START Document extract

Candice Louisa Daquin Reviews Nicole Lyons’ The Lithium Chronicles Vol. II

The Lithium Chronicles Volume ll.

What happens to a writer who began to write to make sense of life, as she evolves as a human-being? Does she stay the same? Does her writing change? Add to this, the liquid mercury of emotions that push and pull that writer in myriad directions. How does this reflect upon her, the human? And how does that translate into output? In Burn The Pages, I Dare You, we see Lyons at her best, using emblematic bleeding wordage that outlasts the moment and sears into our brains; “They burn those women into memories, / inside barrels, and outside of libraries. / They write stories about / women like her, the kind / of women in the kind / of stories that make the driest / bones wet and the holiest knees bleed.” Is it any wonder she had literally forged her own fierce brand of warrior chant?

Nicole Lyons can go months where there’s nothing to throw her off-kilter and then, seemingly in that quietude, a raging flashflood comes out of nowhere and she’s upended. She has never had the surety of emotions many take for granted, maybe this is why bipolar writers captivate the rest of the ordinary world, because they are anything but and they’ve had to carry an immense weight their entire lives which can translate into extraordinary creativity. “It is a difficult thing, / the knowing and the not, / and the weight of carrying it all.” (Hard Love).

In God Damn If I Haven’t Learned, Lyon’s posits the question; whether through everything she’s experienced, she’s closer to real understanding. Lyons is a heady mix of self-deprecation and fierce survivalist spunk, she’s got courage and guts and at the same time can sell herself hideously short, this comes out in her poetry and it’s what makes her deeply human. If she were solely an egotist, we’d loathe her, if she were a coward, we couldn’t get behind her. In many ways she’s both, that’s the mercury, the madness and the smooth method of her. The irony of living being, despite it all, we still don’t really learn our lessons, we’re just after all, ragged, imperfect humans. “I fight a war within myself / that I am certain will leave me / with casualties.” (This War).

END Document extract

• How to complete this task:
Reproduce the stretch of the review from "What happens to" through "of warrior chant?", replacing "writer" with "poet" wherever it occurs. The listing is not needed for this work.

START Data

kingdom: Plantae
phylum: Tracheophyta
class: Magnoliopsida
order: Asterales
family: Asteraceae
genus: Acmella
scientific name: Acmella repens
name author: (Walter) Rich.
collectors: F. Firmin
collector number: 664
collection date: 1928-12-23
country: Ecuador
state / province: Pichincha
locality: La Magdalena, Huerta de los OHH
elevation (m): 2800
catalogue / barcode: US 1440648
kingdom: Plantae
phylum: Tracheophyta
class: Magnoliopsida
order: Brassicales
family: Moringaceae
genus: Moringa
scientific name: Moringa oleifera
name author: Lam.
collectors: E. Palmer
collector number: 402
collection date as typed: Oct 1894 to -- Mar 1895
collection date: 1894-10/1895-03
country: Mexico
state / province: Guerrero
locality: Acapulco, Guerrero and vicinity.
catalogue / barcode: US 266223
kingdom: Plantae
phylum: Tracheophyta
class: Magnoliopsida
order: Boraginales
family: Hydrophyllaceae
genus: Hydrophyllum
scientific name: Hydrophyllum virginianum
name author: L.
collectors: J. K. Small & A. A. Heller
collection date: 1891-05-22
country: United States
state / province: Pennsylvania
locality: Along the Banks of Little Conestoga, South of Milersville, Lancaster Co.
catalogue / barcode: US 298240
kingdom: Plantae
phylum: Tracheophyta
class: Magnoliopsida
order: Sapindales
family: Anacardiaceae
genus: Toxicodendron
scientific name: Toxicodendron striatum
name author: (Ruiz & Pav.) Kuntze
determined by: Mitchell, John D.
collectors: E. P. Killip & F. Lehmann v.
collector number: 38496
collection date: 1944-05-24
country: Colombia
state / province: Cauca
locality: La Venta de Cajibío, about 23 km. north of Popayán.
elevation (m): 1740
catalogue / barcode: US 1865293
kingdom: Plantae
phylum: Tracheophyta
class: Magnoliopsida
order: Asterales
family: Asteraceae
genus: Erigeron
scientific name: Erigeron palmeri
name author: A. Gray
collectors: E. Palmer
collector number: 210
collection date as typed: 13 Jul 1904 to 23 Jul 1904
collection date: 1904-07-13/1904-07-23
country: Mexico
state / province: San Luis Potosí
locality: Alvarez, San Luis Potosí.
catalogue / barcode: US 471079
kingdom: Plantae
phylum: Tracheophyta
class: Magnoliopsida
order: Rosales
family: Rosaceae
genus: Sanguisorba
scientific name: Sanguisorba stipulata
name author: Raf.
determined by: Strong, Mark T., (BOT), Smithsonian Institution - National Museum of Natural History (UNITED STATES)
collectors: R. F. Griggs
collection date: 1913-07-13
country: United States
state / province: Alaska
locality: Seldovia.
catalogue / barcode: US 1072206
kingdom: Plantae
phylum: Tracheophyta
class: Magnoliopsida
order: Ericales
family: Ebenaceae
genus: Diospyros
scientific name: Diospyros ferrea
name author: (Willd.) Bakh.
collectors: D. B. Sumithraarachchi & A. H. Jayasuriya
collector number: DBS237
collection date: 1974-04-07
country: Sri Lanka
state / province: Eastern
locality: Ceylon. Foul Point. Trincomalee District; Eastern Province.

END Data

• Task output:
What happens to a poet who began to write to make sense of life, as she evolves as a human-being? Does she stay the same? Does her writing change? Add to this, the liquid mercury of emotions that push and pull that poet in myriad directions. How does this reflect upon her, the human? And how does that translate into output? In Burn The Pages, I Dare You, we see Lyons at her best, using emblematic bleeding wordage that outlasts the moment and sears into our brains; “They burn those women into memories, / inside barrels, and outside of libraries. / They write stories about / women like her, the kind / of women in the kind / of stories that make the driest / bones wet and the holiest knees bleed.” Is it any wonder she had literally forged her own fierce brand of warrior chant?